Records contained in a dataset
╔══

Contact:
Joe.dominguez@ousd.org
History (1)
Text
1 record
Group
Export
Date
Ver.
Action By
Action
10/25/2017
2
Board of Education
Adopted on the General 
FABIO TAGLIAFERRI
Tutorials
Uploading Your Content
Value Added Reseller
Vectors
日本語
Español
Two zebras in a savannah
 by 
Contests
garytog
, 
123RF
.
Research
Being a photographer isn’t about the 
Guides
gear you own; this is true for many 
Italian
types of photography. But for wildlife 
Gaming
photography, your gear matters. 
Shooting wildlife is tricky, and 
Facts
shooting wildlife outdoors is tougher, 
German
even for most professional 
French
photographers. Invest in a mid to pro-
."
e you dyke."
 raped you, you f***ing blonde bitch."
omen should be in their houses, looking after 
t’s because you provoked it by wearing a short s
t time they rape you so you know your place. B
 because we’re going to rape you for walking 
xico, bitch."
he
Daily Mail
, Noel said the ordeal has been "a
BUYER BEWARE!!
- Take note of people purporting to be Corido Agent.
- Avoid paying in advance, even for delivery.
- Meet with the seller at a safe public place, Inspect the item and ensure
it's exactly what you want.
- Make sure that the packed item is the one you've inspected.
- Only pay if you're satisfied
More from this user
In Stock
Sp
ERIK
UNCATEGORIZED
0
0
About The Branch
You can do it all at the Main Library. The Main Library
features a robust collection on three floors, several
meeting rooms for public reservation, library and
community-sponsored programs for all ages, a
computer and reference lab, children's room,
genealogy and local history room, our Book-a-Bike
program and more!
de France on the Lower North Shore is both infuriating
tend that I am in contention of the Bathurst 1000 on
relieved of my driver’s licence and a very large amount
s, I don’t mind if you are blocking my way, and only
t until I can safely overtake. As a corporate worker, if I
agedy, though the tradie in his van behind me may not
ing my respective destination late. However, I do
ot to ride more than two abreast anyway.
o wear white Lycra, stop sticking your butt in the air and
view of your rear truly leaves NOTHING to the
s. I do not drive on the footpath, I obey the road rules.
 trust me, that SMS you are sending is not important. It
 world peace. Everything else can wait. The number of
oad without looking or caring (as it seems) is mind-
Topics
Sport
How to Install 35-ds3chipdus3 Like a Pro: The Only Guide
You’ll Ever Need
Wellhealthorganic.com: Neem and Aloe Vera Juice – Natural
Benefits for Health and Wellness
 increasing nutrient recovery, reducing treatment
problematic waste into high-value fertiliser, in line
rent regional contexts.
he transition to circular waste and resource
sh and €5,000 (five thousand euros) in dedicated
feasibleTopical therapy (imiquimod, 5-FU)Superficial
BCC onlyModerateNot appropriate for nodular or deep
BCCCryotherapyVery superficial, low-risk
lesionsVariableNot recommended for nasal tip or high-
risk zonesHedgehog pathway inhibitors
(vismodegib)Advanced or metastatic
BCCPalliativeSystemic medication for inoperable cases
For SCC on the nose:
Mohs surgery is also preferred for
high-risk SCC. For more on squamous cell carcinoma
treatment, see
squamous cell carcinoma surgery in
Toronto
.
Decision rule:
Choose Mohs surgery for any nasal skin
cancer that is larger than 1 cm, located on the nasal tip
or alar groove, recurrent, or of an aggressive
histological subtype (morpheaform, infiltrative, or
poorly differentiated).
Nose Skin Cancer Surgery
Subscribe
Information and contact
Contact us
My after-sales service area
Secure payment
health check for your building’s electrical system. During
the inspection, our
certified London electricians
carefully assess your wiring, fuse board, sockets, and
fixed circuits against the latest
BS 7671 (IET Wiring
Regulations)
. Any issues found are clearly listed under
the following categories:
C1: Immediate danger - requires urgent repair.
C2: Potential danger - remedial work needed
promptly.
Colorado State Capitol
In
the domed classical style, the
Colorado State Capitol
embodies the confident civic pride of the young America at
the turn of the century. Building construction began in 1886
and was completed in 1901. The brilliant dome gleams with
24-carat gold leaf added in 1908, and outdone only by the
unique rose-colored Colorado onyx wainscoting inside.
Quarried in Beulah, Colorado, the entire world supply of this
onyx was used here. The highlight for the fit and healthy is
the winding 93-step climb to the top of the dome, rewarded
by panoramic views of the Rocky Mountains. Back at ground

╚══

### WORK REQUIRED
Retype the lines above, keeping every character.

### TASK RESULT
Contact:
Joe.dominguez@ousd.org
History (1)
Text
1 record
Group
Export
Date
Ver.
Action By
Action
10/25/2017
2
Board of Education
Adopted on the General 
FABIO TAGLIAFERRI
Tutorials
Uploading Your Content
Value Added Reseller
Vectors
日本語
Español
Two zebras in a savannah
 by 
Contests
garytog
, 
123RF
.
Research
Being a photographer isn’t about the 
Guides
gear you own; this is true for many 
Italian
types of photography. But for wildlife 
Gaming
photography, your gear matters. 
Shooting wildlife is tricky, and 
Facts
shooting wildlife outdoors is tougher, 
German
even for most professional 
French
photographers. Invest in a mid to pro-
."
e you dyke."
 raped you, you f***ing blonde bitch."
omen should be in their houses, looking after 
t’s because you provoked it by wearing a short s
t time they rape you so you know your place. B
 because we’re going to rape you for walking 
xico, bitch."
he
Daily Mail
, Noel said the ordeal has been "a
BUYER BEWARE!!
- Take note of people purporting to be Corido Agent.
- Avoid paying in advance, even for delivery.
- Meet with the seller at a safe public place, Inspect the item and ensure
it's exactly what you want.
- Make sure that the packed item is the one you've inspected.
- Only pay if you're satisfied
More from this user
In Stock
Sp
ERIK
UNCATEGORIZED
0
0
About The Branch
You can do it all at the Main Library. The Main Library
features a robust collection on three floors, several
meeting rooms for public reservation, library and
community-sponsored programs for all ages, a
computer and reference lab, children's room,
genealogy and local history room, our Book-a-Bike
program and more!
de France on the Lower North Shore is both infuriating
tend that I am in contention of the Bathurst 1000 on
relieved of my driver’s licence and a very large amount
s, I don’t mind if you are blocking my way, and only
t until I can safely overtake. As a corporate worker, if I
agedy, though the tradie in his van behind me may not
ing my respective destination late. However, I do
ot to ride more than two abreast anyway.
o wear white Lycra, stop sticking your butt in the air and
view of your rear truly leaves NOTHING to the
s. I do not drive on the footpath, I obey the road rules.
 trust me, that SMS you are sending is not important. It
 world peace. Everything else can wait. The number of
oad without looking or caring (as it seems) is mind-
Topics
Sport
How to Install 35-ds3chipdus3 Like a Pro: The Only Guide
You’ll Ever Need
Wellhealthorganic.com: Neem and Aloe Vera Juice – Natural
Benefits for Health and Wellness
 increasing nutrient recovery, reducing treatment
problematic waste into high-value fertiliser, in line
rent regional contexts.
he transition to circular waste and resource
sh and €5,000 (five thousand euros) in dedicated
feasibleTopical therapy (imiquimod, 5-FU)Superficial
BCC onlyModerateNot appropriate for nodular or deep
BCCCryotherapyVery superficial, low-risk
lesionsVariableNot recommended for nasal tip or high-
risk zonesHedgehog pathway inhibitors
(vismodegib)Advanced or metastatic
BCCPalliativeSystemic medication for inoperable cases
For SCC on the nose:
Mohs surgery is also preferred for
high-risk SCC. For more on squamous cell carcinoma
treatment, see
squamous cell carcinoma surgery in
Toronto
.
Decision rule:
Choose Mohs surgery for any nasal skin
cancer that is larger than 1 cm, located on the nasal tip
or alar groove, recurrent, or of an aggressive
histological subtype (morpheaform, infiltrative, or
poorly differentiated).
Nose Skin Cancer Surgery
Subscribe
Information and contact
Contact us
My after-sales service area
Secure payment
health check for your building’s electrical system. During
the inspection, our
certified London electricians
carefully assess your wiring, fuse board, sockets, and
fixed circuits against the latest
BS 7671 (IET Wiring
Regulations)
. Any issues found are clearly listed under
the following categories:
C1: Immediate danger - requires urgent repair.
C2: Potential danger - remedial work needed
promptly.
Colorado State Capitol
In
the domed classical style, the
Colorado State Capitol
embodies the confident civic pride of the young America at
the turn of the century. Building construction began in 1886
and was completed in 1901. The brilliant dome gleams with
24-carat gold leaf added in 1908, and outdone only by the
unique rose-colored Colorado onyx wainscoting inside.
Quarried in Beulah, Colorado, the entire world supply of this
onyx was used here. The highlight for the fit and healthy is
the winding 93-step climb to the top of the dome, rewarded
by panoramic views of the Rocky Mountains. Back at ground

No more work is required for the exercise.